─── Page extract

1) groom Sonny with a curry brush and then a regular brush to get off the dirt
2) clean his hooves
3) comb his mane and tail
4) brush his back again where the saddle will be
5) put on saddle pad
6) put on saddle and tighten it up (not all the way tight though)
7) get helmet on
8) put bridle on
9) go in arena and then tighten girth


----------



## TurnNBurn17 (Jun 26, 2008)

riding apparel:
the lovely look of tshirt , shorts and boots!! haaha
i cant stand jeans down here but if my trainer comes i wear jeans and of course to rodeos i wear my jeans lol

1. Hike down to get horse (he is always in the back) 
2. Swing up bareback and ride back up to the barn lol 

3. Tie him to the rail
4. If its summer i usually dont brush him but if its winter i brush him real good so since its summer omit step 4 lol

5. Put saddle pad on
6.Throw saddle on
7. Buckle breast collar and put the cinch up

8.Put on his sport boots
9. Put on his bell boots

10. Put tiedown and noseband on
11. Fight to put the bridle on lol :roll:

12. Tighten cinch
13. Get on and go lol 

AFTER RIDING:
1. Get off at the water trouph by the barn
2. Take bridle off (he wont drink unless its off because if its on he scratches his face lol)

──────

### Tasks and exercises
#1 According to the horse-tacking thread, why does TurnNBurn17 take the bridle off before the horse drinks?
#2 Write out the horse-tacking thread from "1) groom Sonny" up to and including "way tight though)".

─── Data section

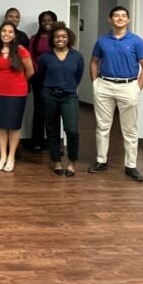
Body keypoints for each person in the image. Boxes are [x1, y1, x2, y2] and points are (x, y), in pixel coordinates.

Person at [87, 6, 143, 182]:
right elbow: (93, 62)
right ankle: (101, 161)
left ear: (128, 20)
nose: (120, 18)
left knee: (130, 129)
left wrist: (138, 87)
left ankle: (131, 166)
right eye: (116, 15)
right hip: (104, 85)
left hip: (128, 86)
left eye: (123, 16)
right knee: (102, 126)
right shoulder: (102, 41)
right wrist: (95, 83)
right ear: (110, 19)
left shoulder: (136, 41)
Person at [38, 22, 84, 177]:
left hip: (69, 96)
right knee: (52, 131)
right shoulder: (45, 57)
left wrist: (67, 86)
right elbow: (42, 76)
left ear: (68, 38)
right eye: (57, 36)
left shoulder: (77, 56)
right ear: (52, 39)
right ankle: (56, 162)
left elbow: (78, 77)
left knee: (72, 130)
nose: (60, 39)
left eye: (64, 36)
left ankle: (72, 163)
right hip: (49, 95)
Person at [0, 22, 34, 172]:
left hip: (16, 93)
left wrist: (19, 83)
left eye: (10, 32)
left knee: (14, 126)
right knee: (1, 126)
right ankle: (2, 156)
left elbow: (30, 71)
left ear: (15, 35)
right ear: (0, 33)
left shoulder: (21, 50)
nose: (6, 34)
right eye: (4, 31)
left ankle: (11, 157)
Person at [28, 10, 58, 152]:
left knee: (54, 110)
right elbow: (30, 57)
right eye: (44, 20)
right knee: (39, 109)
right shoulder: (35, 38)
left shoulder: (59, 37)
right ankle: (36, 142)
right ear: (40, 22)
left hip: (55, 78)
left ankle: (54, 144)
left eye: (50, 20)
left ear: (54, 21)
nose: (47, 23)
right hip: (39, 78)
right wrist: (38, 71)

──────
─── Data section

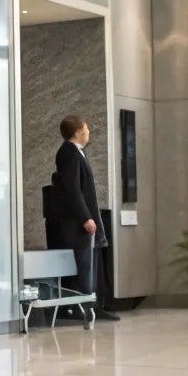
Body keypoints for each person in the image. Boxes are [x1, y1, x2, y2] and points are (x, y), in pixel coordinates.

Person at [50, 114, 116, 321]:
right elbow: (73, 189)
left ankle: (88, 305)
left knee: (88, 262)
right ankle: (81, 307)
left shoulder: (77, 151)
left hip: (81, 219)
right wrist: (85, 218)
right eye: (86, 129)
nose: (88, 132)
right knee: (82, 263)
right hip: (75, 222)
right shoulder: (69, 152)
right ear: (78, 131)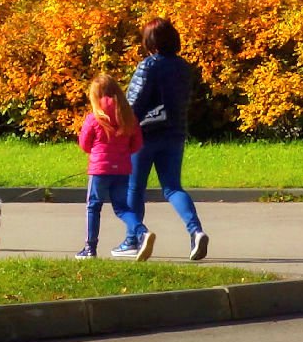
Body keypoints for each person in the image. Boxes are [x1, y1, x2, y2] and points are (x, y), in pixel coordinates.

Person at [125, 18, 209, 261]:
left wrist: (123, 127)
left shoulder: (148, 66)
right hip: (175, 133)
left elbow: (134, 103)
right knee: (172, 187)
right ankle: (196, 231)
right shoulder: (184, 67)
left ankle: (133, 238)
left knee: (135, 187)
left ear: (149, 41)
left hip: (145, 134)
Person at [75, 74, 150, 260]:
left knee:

──────

### Results for the exercise
#1 Because if the bridle is on, he scratches his face.

#2
1) groom Sonny with a curry brush and then a regular brush to get off the dirt
2) clean his hooves
3) comb his mane and tail
4) brush his back again where the saddle will be
5) put on saddle pad
6) put on saddle and tighten it up (not all the way tight though)